Rapid7 is an “at-will” employer. That means that both employees and Rapid7 have the right to terminate employment at any time, with or without advance notice, and with or without cause. Employees also may be demoted or disciplined and the terms of their employment may be altered at any time, with or without cause, at the discretion of Rapid7.

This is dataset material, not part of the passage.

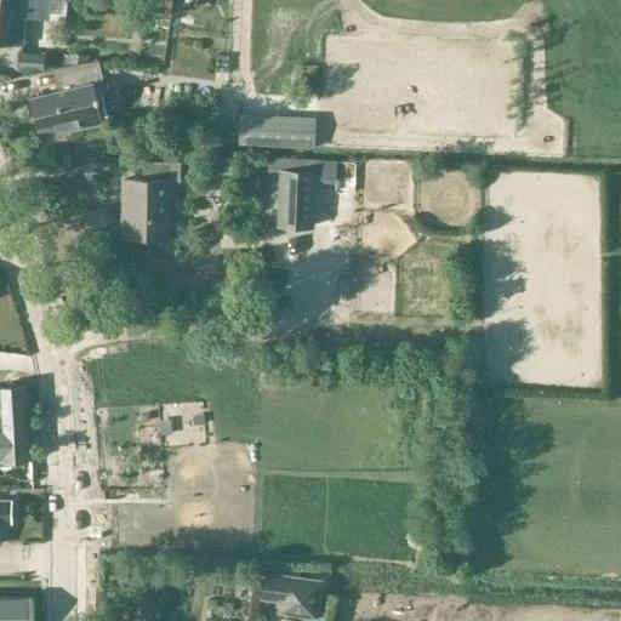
[(73,17),(73,0),(57,0),(57,16),(73,17)]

Your offer is contingent upon (1) successful completion of a routine background investigation and references; (2) signing of the Rapid7 Confidentiality, Assignment, and Non-Solicitation Agreement; (3) signing of the Rapid7 Release Form; and (4) signing of the Rapid7 Employee Handbook, which acknowledges all Rapid7 policies. You also must establish your identity and authorization to work as required by the Immigration Reform and Control Act of 1986 (IRCA). Under separate cover you will receive a copy of the Employment Verification Form (I-9), with instructions required by IRCA.
This letter sets forth our entire agreement and understanding regarding the terms of your employment with Rapid7 and supersedes any prior representations or agreements, whether written or oral. This letter may not be modified in any way except in a writing signed by Rapid7 and you.

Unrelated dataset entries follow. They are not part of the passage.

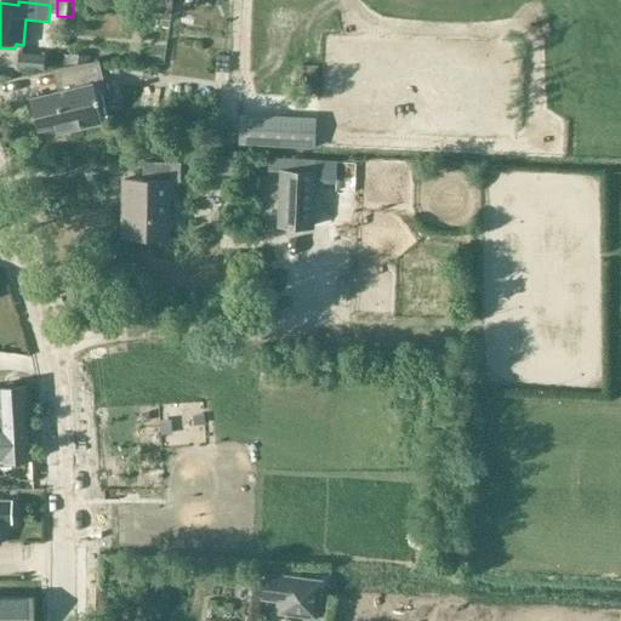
[(46,61),(22,58),(21,73),(44,75),(46,61)]
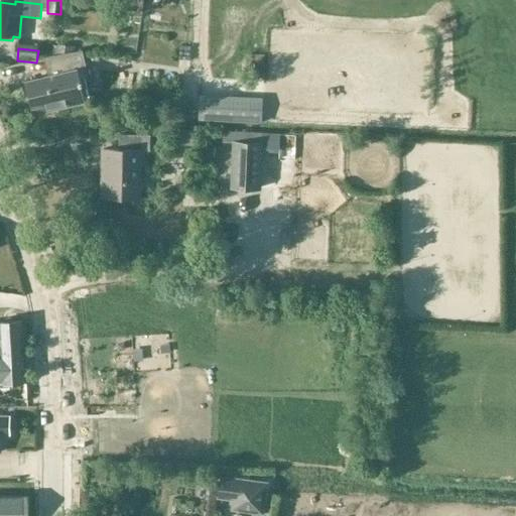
[(87,70),(82,49),(43,57),(49,79),(29,85),(35,109),(45,106),(46,112),(85,102),(80,80),(89,77),(87,70)]
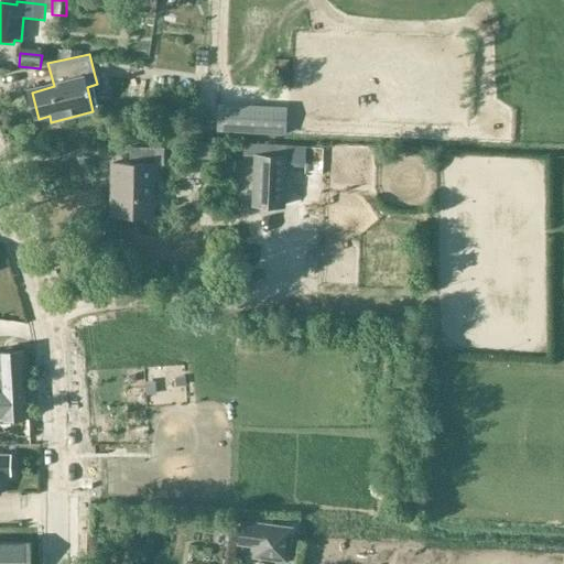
[(245,143),(243,155),(255,155),(252,207),(286,208),(289,155),(286,155),(288,147),(245,143)]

If you have questions regarding any of the foregoing, please do not hesitate to contact us. If you agree to the terms and conditions of set forth in this letter, please sign this letter where indicated below.
We look forward to your favorable reply regarding the above and to working with you at Rapid7. We are excited for you to become a part of the Rapid7 team.
Sincerely,
/s/ Christina Luconi | ||
Christina Luconi, Chief People Officer |
I agree to the terms set out in this letter.